Klar ist auch, dass sich Halfon mit dieser Story ein Problem für das Ende eingehandelt hat, das so oder so eine Einstaatenlösung bringen wird. Und klar ist auch, dass er sich nicht entscheiden wird für einen bestimmten Sieger. Mehr soll nicht verraten werden, allerdings hätte ich mir für die Lösung doch etwas mehr abgründigen Zubeiß-Humor gewünscht, der sich aus der Illusionslostigkeit über die Unlösbarkeit des Konfliktes nährt.

Der Film illustriert die total zerfahrene Situation, dass eigentlich kein Gespräch zwischen den beiden Parteien möglich ist, nicht mal im Fußball, immer geraten sie sofort aneinander; weil es kaum Worte und Begriffe gibt, die nicht mit einer Bedeutung und einer Beziehung zum Konflikt belastet sind. Das ist gut für viele Pointen.

Die FIFA heißt hier IFA. Zumindest von der haben wir noch nicht gehört, dass sie korrupt ist, weil wir noch nichts von ihr gehört haben. Der Trainer der Israeli ist ein Mann namens Müller, Detlev Buck spielt ihn als einen, der sich nur für Sport interessiert und für nichts anderes.

Der Hintergrund für die Geschichte wird anfangs mit einem raschen Zusammenschnitt von Schwarz-Weiß-Fotos aus Israel und Palästina geschildert, der keinen realen Horror auslässt.

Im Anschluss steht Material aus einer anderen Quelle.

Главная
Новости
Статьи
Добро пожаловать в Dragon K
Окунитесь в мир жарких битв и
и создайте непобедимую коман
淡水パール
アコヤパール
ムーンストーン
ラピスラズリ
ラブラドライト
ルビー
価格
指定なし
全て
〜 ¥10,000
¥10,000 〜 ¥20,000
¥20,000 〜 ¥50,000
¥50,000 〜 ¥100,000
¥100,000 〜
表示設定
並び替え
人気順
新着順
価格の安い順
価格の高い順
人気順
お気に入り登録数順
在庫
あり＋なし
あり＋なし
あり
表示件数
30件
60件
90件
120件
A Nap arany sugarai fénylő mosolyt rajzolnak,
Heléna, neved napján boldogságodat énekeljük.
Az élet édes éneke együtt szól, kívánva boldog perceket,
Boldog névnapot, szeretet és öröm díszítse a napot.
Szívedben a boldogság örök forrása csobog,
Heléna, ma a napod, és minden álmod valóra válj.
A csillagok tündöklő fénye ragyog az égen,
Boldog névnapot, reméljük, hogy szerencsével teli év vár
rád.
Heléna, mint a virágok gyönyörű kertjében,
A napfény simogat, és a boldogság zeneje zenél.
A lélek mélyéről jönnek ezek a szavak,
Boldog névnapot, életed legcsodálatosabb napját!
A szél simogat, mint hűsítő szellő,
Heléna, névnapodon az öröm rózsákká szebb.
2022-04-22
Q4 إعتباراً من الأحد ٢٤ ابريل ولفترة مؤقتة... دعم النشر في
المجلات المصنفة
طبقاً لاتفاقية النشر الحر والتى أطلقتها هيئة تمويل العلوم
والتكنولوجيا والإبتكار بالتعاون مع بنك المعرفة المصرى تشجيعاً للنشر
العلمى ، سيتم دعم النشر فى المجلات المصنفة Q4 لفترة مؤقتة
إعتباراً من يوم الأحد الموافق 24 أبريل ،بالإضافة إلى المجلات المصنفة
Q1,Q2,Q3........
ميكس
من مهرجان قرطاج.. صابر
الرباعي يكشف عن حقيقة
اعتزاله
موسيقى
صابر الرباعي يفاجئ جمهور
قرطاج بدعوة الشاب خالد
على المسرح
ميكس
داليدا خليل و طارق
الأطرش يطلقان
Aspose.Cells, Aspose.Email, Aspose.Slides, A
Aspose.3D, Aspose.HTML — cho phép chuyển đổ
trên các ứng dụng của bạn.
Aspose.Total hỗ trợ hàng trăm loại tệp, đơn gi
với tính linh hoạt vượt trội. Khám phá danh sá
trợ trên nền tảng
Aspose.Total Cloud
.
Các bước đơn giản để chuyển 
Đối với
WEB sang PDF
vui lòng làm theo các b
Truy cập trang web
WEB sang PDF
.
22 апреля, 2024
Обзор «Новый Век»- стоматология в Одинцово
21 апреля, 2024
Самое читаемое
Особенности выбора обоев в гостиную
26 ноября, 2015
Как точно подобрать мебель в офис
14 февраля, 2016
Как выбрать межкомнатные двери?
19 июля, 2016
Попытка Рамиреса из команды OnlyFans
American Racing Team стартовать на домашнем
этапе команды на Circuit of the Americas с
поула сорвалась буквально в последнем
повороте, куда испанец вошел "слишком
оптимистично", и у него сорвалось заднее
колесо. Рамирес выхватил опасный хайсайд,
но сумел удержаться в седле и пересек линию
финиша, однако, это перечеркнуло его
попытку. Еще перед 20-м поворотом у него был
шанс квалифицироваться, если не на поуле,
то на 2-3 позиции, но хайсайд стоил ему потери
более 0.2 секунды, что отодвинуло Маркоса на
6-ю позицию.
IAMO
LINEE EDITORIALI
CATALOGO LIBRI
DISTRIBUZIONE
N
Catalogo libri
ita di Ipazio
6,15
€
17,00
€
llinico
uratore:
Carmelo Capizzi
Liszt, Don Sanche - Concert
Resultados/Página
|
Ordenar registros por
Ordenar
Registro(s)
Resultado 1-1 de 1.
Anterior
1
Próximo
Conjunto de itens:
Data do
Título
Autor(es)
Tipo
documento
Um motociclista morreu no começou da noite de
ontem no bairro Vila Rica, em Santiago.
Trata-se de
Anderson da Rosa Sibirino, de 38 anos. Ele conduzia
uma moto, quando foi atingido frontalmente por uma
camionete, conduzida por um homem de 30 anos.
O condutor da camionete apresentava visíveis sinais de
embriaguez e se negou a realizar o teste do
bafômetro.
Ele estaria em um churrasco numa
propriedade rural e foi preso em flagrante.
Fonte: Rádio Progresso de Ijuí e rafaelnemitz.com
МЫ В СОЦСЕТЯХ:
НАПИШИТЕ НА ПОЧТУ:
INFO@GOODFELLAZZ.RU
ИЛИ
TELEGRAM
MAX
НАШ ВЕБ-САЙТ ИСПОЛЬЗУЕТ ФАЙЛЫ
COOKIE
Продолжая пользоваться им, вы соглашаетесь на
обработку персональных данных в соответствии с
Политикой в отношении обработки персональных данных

Wobei mir ein Problem scheint, dass die Palästinenser weniger zu verlieren haben, sie leben auch heute noch überwiegend provisorisch und oft ärmlichst, während die Israelis seit über 60 Jahren ihre Festung und ihr Gärtlein ausbauen, mit Siedlungen sich völkerrechtswidrig ausdehnen, mit allen Mitteln verteidigen und um sich schießen wie wild und töten dafür und mörderische Kriege mit irre überlegener Militärmacht führen. Sie haben 60 Jahre Aufbau zu verlieren.

Die Palästinenser haben Lager zu verlieren und vielleicht eine korrupte Regierung und ein Angriffsziel für Terror – das könnte die größte Leere hinterlassen. Und natürlich gibt es in beiden Ländern Protest dagegen; die Aussicht auf Veränderung erschreckt die Menschen. Da das Spiel nur fiktiv stattfindet, werden Palästinenser und Israeli fortfahren, sich gegenseitig das Leben zur Hölle zu machen und ihre politischen Führer holen persönlichen Profit aus den Feindbildern, bauen ihren Thron auf der Armierung durch Feindbilder. Die Komödie jedoch, hat durch diese Ausgangslage einen leicht schiefen Boden, auf dem sie sich aber immer noch recht vergnüglich abspielt.